J’écoutai radieux — ô égoïsme de l’enfance — cette promesse de partie de plaisir et je n’entendais pas sa toux, sa toux sèche et convulsive qu’il essayait de calmer en tamponnant ses lèvres de son foulard des Indes. Je ne remarquai pas davantage, ou plutôt j’avisai sans y attacher d’importance, des bouteilles de médicaments et des boîtes de pilules encombrant la cheminée et la table de nuit. Un flacon de sirop venait d’être entamé et une goutte se coagulait dans la cuiller en argent. Yana tenait à la main une ordonnance nouvelle écrite ce matin même. Une odeur fade de drogues gommées et opiacées régnait dans la pièce. Ces détails ne me revinrent que dans la suite.

L’oncle prit congé.

— Surtout pas d’imprudence !.., dit-il à mon père. Tu me le promets ?… Sois rentré en ville avant le serein… Je prendrai George demain matin pour le reconduire à la pension…
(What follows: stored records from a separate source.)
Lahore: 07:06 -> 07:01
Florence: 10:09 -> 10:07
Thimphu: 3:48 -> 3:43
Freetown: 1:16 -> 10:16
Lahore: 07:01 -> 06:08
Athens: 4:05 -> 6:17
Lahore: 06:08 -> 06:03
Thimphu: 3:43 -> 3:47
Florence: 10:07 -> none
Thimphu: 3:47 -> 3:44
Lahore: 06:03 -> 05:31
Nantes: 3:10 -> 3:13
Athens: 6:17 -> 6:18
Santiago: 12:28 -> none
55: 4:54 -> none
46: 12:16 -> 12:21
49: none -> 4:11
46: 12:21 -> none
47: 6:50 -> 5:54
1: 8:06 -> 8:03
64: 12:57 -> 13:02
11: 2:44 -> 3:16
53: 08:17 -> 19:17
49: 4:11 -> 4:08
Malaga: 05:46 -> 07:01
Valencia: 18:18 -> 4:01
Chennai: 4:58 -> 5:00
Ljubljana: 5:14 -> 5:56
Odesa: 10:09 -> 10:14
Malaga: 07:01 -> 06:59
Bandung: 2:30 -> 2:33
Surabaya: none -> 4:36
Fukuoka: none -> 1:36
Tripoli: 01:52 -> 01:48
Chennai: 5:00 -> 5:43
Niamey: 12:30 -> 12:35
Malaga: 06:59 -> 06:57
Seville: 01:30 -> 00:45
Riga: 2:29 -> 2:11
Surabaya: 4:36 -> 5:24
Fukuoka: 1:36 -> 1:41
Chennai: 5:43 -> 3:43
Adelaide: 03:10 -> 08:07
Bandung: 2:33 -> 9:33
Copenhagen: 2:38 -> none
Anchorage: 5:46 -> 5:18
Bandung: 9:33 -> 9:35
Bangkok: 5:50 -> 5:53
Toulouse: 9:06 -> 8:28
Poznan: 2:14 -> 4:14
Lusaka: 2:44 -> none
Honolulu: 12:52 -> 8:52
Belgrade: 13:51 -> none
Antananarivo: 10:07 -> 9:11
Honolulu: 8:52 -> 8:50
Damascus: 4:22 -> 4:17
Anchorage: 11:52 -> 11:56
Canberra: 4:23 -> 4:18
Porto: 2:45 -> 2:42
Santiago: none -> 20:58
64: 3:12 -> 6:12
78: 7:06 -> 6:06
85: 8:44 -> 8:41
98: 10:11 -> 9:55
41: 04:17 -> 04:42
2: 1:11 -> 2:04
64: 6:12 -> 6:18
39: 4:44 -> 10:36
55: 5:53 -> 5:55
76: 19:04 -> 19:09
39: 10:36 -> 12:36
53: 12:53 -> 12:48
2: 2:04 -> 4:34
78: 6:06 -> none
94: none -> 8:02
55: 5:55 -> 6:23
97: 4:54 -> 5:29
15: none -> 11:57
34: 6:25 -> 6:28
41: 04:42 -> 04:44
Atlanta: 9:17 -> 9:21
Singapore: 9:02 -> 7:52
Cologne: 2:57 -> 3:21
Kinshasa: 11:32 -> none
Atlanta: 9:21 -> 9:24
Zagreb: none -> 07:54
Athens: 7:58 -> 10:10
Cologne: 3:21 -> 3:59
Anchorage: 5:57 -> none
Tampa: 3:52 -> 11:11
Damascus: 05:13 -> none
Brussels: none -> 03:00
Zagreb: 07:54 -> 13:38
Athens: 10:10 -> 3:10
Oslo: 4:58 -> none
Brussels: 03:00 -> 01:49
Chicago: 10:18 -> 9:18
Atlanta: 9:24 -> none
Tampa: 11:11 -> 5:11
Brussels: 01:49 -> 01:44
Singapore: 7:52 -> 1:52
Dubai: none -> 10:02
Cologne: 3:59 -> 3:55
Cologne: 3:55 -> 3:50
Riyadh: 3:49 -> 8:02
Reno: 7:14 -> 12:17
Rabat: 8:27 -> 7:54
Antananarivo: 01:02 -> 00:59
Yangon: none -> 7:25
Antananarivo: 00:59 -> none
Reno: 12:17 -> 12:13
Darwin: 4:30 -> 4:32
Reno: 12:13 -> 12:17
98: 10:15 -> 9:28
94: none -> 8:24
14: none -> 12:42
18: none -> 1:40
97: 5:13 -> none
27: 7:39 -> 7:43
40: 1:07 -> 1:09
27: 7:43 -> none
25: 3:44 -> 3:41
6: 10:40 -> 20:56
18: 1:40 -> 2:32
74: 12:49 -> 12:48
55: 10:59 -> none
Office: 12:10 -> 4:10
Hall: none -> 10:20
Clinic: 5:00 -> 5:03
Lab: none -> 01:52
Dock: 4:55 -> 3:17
— Nous serons raisonnables, sois tranquille ! répondit le père, fiévreux et distrait, n’ayant d’attention que pour son enfant.

Je crois même qu’il ne fut pas fâché de se trouver seul avec moi et, comme la perspective du retour à M…, évoquée par l’ancien officier, m’avait rembruni, il me prit sur ses genoux.